- Source document
A storage arrangement for radioactive waste includes a storage bore hole defined by walls of a rock formation, vessels containing radioactive waste deposited in a vertical series in the storage bore hole and a sealing closure situated in the storage bore hole above the uppermost vessel. The sealing closure is a prefabricated solid body (or several such bodies in a vertical series) closely conforming, along its circumference, to the shaft walls.

Description

BACKGROUND OF THE INVENTION
This invention relates to closures for sealing storage bore holes which constitute the final disposal site of radioactive waste and a method of applying the closures.
For disposing of highly radioactive waste obtained in the reprocessing of irradiated nuclear fuel, the waste is mixed with glass-forming materials and is melted to form a glass mass which is loaded in vessels made of a high-quality steel and is allowed to harden therein. The decay energy of the radioactive fission products is sufficient to heat the steel vessels beyond the ambient temperature during a period of approximately 30 to 50 years. Dependent upon the concentration and the age of the fission products, the generated initial temperatures may be several hundred degrees Centigrade. Governmental disposal projects in the Federal Republic of Germany provide for a final storage of such highly radioactive waste in rock salt formations after an intermediate storage of 5 to 10 years. For such a final disposal, the waste is introduced into vertical storage bore holes having a depth of 20 to 50 m. These bore holes have to be provided with an appropriate seal at the top.

- Objectives
1. In the text on storing radioactive waste, what depth range is given for the vertical storage bore holes?
2. Retype the passage of the radioactive waste storage text from "BACKGROUND OF THE" up to and including "applying the closures.".
3. Write what comes next in the text on sealing radioactive waste storage bore holes, picking up after its final sentence.

- Recorded information
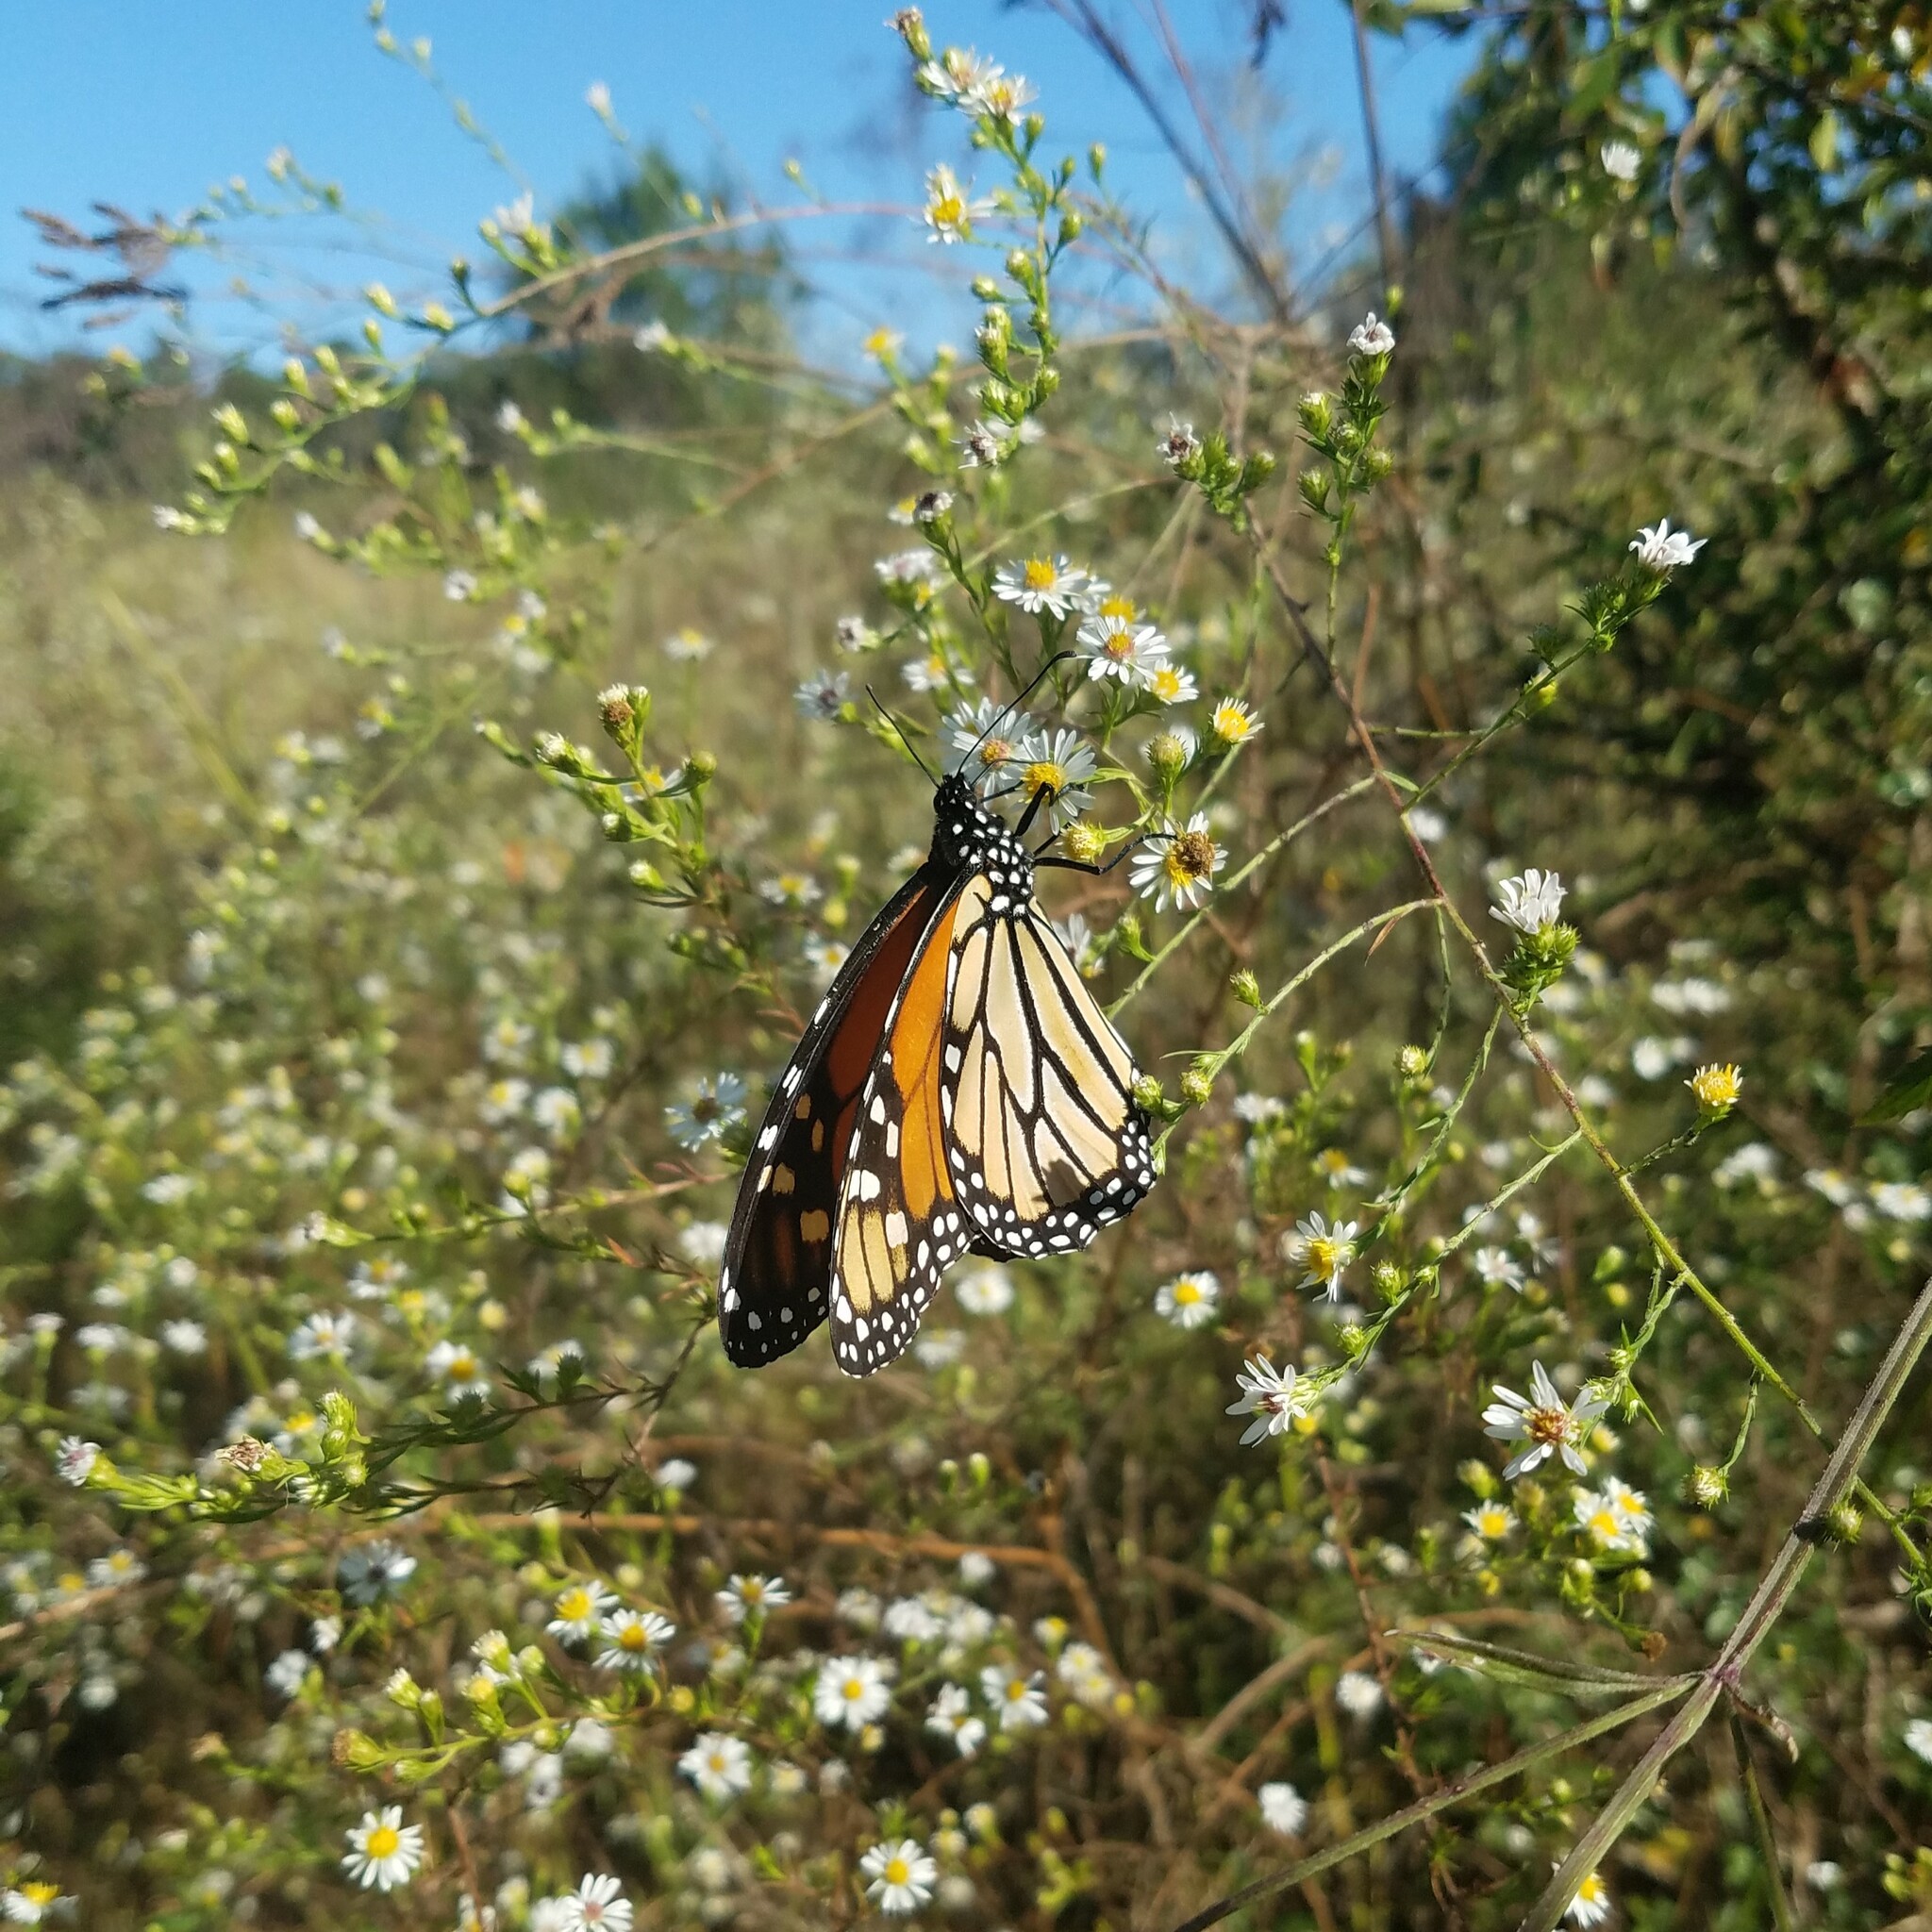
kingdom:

- The responses
1. 20 to 50 m.

2.
BACKGROUND OF THE INVENTION
This invention relates to closures for sealing storage bore holes which constitute the final disposal site of radioactive waste and a method of applying the closures.

3.
Heretofore, essentially two methods have been suggested concerning the provision of such sealing closures:
(1) The highly radioactive waste is to be covered with ground salt. This method is noted in a paper entitled "Bericht uber das in der Bundesrepublik Deutschland geplante Entsorgungszentrum fur ausgediente Brennelemente aus Kernkraftwerken" (Report on the Proposed Disposal Center in the Federal Republic of Germany for Fuel Elements Used Up in Nuclear Power Plants), December 1976, page 86.
(2) A salt solution-resistant cement is poured over the highly radioactive waste. This method is noted in a dissertation by R. Proske, entitled "Beitrage zur Risikoanalyse eines hypothetischen Endlagers fur hochaktive Abfalle" (Contributions to the Risk Analysis of a Hypothetical Final Disposal Site for Highly Radioactive Waste), 1977, page 17.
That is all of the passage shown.